Though the Justice Department has rarely pursued antitrust suits against daily newspapers, it's entirely possible the Republican administration is eager to go after the alternative industry, particularly the left-leaning Village Voice. "One has to suspect John Ashcroft's motives in all of this," said Danny Schechter, who runs the media-issues Web site Mediachannel.org. "Weakening the alternative/independent media sector is an issue. It is hard to imagine that the government will wink at consolidation in other media sectors and step in here."
Media pundits have also discussed what the potential fallout could be, particularly for New Times. Indeed, the Phoenix-based chain, with its reported $80 million in yearly revenues, has long been considered a ruthless player in the alt-weekly market. For years the company has built its reputation for buying up papers in key markets and moving to crush competition. In at least three markets, New Times has bought and shut down competing papers. Newspapers in its chain have also been known to undercut competitors by virtually giving away advertising space.
In January 2002, Bay Guardian attorneys formally demanded the SF Weekly stop engaging in anticompetitive practices, including offering free color ads to music retailers and huge discounts to club promoters, among other incentives to lure advertisers from the Bay Guardian (see "The Predatory Chain," 3/06/02).

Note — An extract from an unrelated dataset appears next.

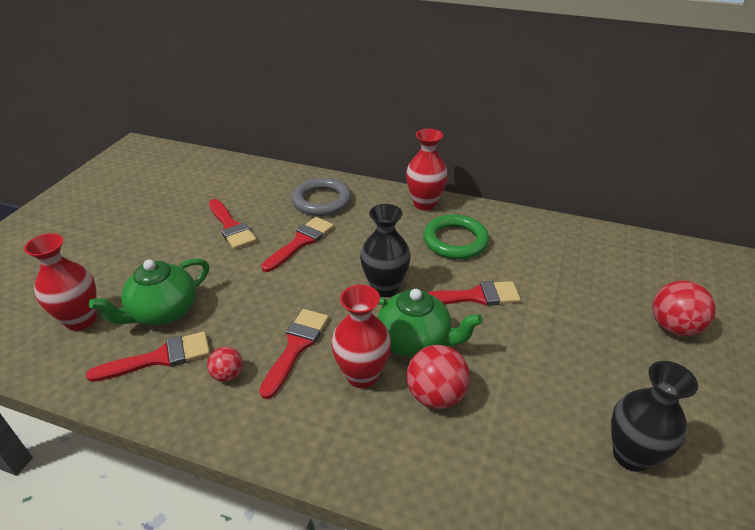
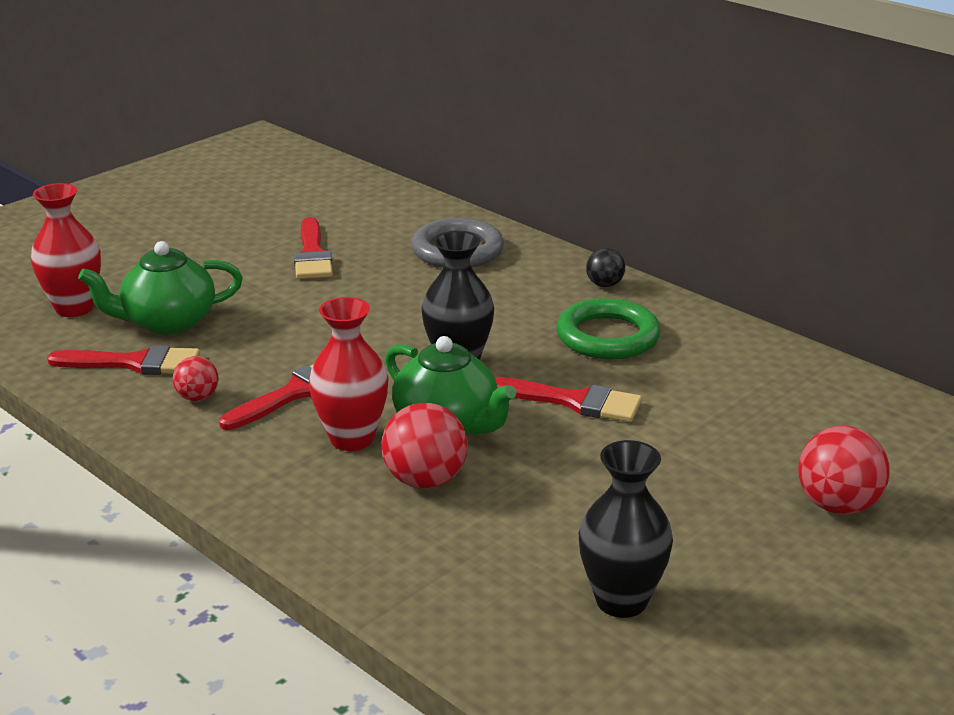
camera: 25 degrees right, 10 degrees down
(300, 242) = (389, 290): red brush -> none
(424, 204) = (604, 285): red vase -> black ball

The scope of the current investigation thus far remains unclear, but there is at least some indication the Justice Department is looking into the situation in San Francisco. Bay Guardian editor and publisher Bruce B. Brugmann received a telephone call Nov. 8 from the same federal attorneys, Maurice Stucke and Carol Bell, who are conducting the Los Angeles and Cleveland probe. The interview, however, was cut short when Brugmann informed the government's attorneys he would not talk privately with Justice Department officials, would provide only public information, and would reserve the right to publish anything from the discussion.
Another possible indication: on Sept. 30, two days before the deal between New Times and VVM was made public, San Jose-based newspaper chain Metro, which publishes the Metro Silicon Valley, the Metro Santa Cruz, and the North Bay Bohemian, announced it was shutting down its Urban View in Oakland, where it competed against New Times' East Bay Express. It also announced it was handing over its national sales effort to the Ruxton Group also operated by New Times.
The press release crowed, "[The Metro-Ruxton Group agreement] will allow advertisers the most comprehensive coverage of the highly coveted 18 to 49-year-old demographic group in the SF Bay Area."
Metro owner Dan Pulcrano could not be reached for comment by press time on
whether the Justice Department lawyers had contacted him.